» **TO DO**:
Answer these questions about the clamp operator commit below:
(a) Which pass does the commit message say was amended to include quantization of clamp arguments?
(b) In the diff, which name replaces that pass?
(c) In which two pipeline methods is the replacement made?

» **SELECTED EXTRACT**:
Add clamp operator to Arm backend (#7935)

tom-arm · web-flow · commit 4a8fb178731d · 2025-01-31T10:19:38.000+01:00
* Add clamp operator to Arm backend

* Add support for aten.clamp
* Amend QuantizeFullArgument pass to include quantization of clamp arguments

Signed-off-by: Tom Allsop &lt;tom.allsop@arm.com&gt;

Change-Id: I432f4ec60facc50fe45ca05c98308924d6e18109

* Address merge conflicts and typing issues

Signed-off-by: Tom Allsop &lt;tom.allsop@arm.com&gt;
Change-Id: If9f6bbb9d23f00b9cea6d00c6aa97a6d5d3e77ab

---------

Signed-off-by: Tom Allsop &lt;tom.allsop@arm.com&gt;
diff --git a/backends/arm/_passes/arm_pass_manager.py b/backends/arm/_passes/arm_pass_manager.py
@@ -39,7 +39,7 @@
 from executorch.backends.arm._passes.decompose_var_pass import DecomposeVarPass
 from executorch.backends.arm._passes.fold_qdq_with_annotated_qparams_pass import (
     FoldAndAnnotateQParamsPass,
-    QuantizeFullArgument,
+    QuantizeOperatorArguments,
     RetraceFoldedDtypesPass,
 )
 from executorch.backends.arm._passes.fuse_quantized_activation_pass import (  # type: ignore[import-not-found]
@@ -92,7 +92,7 @@ def _tosa_080_BI_pipeline(self, exported_program: ExportedProgram) -> GraphModul
         self.add_pass(ConvertMeanDimToAveragePoolPass())
 
         self.add_pass(AnnotateDecomposedMatmulPass())
-        self.add_pass(QuantizeFullArgument())
+        self.add_pass(QuantizeOperatorArguments())
         self.add_pass(FoldAndAnnotateQParamsPass())  # type: ignore[call-arg]
         self.add_pass(RetraceFoldedDtypesPass())
         self.add_pass(InsertTableOpsPass(exported_program))
@@ -128,7 +128,7 @@ def _tosa_080_MI_pipeline(self, exported_program: ExportedProgram) -> GraphModul
         self.add_pass(DecomposeSoftmaxesPass())
 
         self.add_pass(AnnotateDecomposedMatmulPass())
-        self.add_pass(QuantizeFullArgument())
+        self.add_pass(QuantizeOperatorArguments())
         self.add_pass(FoldAndAnnotateQParamsPass())  # type: ignore[call-arg]
         self.add_pass(RetraceFoldedDtypesPass())
         self.add_pass(InsertTableOpsPass(exported_program))

» **SOURCE MATERIAL**:
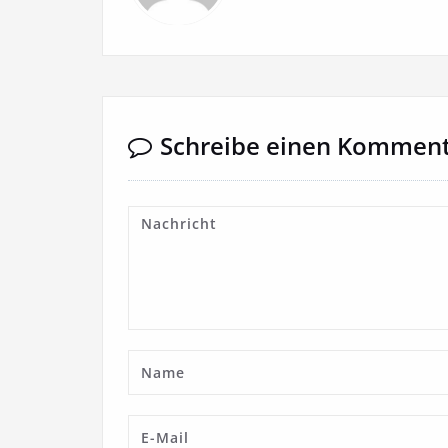
Schreibe einen Kommen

» **THE COMPLETED TASK**:
(a) QuantizeFullArgument
(b) QuantizeOperatorArguments
(c) _tosa_080_BI_pipeline and _tosa_080_MI_pipeline